## Work request
Please convert the lines of the material from the one containing "1. [angular](https://github.com/angular/angular). One" through the one containing "1. [material2](https://github.com/angular/material2). Material" into a JSON list of strings, one string per line, with blank lines left out.

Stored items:
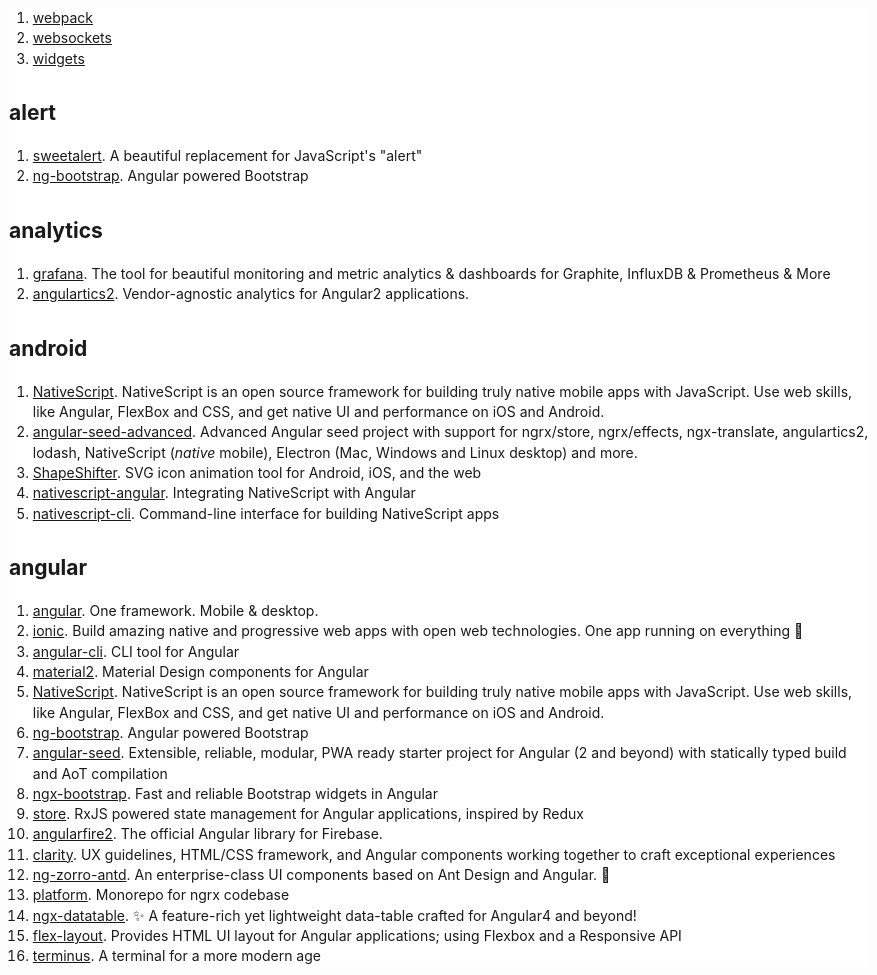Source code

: 1. [webpack](#webpack)
1. [websockets](#websockets)
1. [widgets](#widgets)


## alert

1. [sweetalert](https://github.com/t4t5/sweetalert). A beautiful replacement for JavaScript's "alert"
1. [ng-bootstrap](https://github.com/ng-bootstrap/ng-bootstrap). Angular powered Bootstrap


## analytics

1. [grafana](https://github.com/grafana/grafana). The tool for beautiful monitoring and metric analytics & dashboards for Graphite, InfluxDB & Prometheus & More
1. [angulartics2](https://github.com/angulartics/angulartics2). Vendor-agnostic analytics for Angular2 applications.


## android

1. [NativeScript](https://github.com/NativeScript/NativeScript). NativeScript is an open source framework for building truly native mobile apps with JavaScript. Use web skills, like Angular, FlexBox and CSS, and get native UI and performance on iOS and Android.
1. [angular-seed-advanced](https://github.com/NathanWalker/angular-seed-advanced). Advanced Angular seed project with support for ngrx/store, ngrx/effects, ngx-translate, angulartics2, lodash, NativeScript (*native* mobile), Electron (Mac, Windows and Linux desktop) and more.
1. [ShapeShifter](https://github.com/alexjlockwood/ShapeShifter). SVG icon animation tool for Android, iOS, and the web
1. [nativescript-angular](https://github.com/NativeScript/nativescript-angular). Integrating NativeScript with Angular
1. [nativescript-cli](https://github.com/NativeScript/nativescript-cli). Command-line interface for building NativeScript apps


## angular

1. [angular](https://github.com/angular/angular). One framework. Mobile & desktop.
1. [ionic](https://github.com/ionic-team/ionic). Build amazing native and progressive web apps with open web technologies. One app running on everything 🎉
1. [angular-cli](https://github.com/angular/angular-cli). CLI tool for Angular
1. [material2](https://github.com/angular/material2). Material Design components for Angular
1. [NativeScript](https://github.com/NativeScript/NativeScript). NativeScript is an open source framework for building truly native mobile apps with JavaScript. Use web skills, like Angular, FlexBox and CSS, and get native UI and performance on iOS and Android.
1. [ng-bootstrap](https://github.com/ng-bootstrap/ng-bootstrap). Angular powered Bootstrap
1. [angular-seed](https://github.com/mgechev/angular-seed). Extensible, reliable, modular, PWA ready starter project for Angular (2 and beyond) with statically typed build and AoT compilation
1. [ngx-bootstrap](https://github.com/valor-software/ngx-bootstrap). Fast and reliable Bootstrap widgets in Angular
1. [store](https://github.com/ngrx/store). RxJS powered state management for Angular applications, inspired by Redux
1. [angularfire2](https://github.com/angular/angularfire2). The official Angular library for Firebase.
1. [clarity](https://github.com/vmware/clarity). UX guidelines, HTML/CSS framework, and Angular components working together to craft exceptional experiences
1. [ng-zorro-antd](https://github.com/NG-ZORRO/ng-zorro-antd). An enterprise-class UI components based on Ant Design and Angular. 🐜 
1. [platform](https://github.com/ngrx/platform). Monorepo for ngrx codebase
1. [ngx-datatable](https://github.com/swimlane/ngx-datatable). ✨  A feature-rich yet lightweight data-table crafted for Angular4 and beyond!
1. [flex-layout](https://github.com/angular/flex-layout). Provides HTML UI layout for Angular applications; using Flexbox and a Responsive API 
1. [terminus](https://github.com/Eugeny/terminus). A terminal for a more modern age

## Answer box
[
  "1. [angular](https://github.com/angular/angular). One framework. Mobile & desktop.",
  "1. [ionic](https://github.com/ionic-team/ionic). Build amazing native and progressive web apps with open web technologies. One app running on everything 🎉",
  "1. [angular-cli](https://github.com/angular/angular-cli). CLI tool for Angular",
  "1. [material2](https://github.com/angular/material2). Material Design components for Angular"
]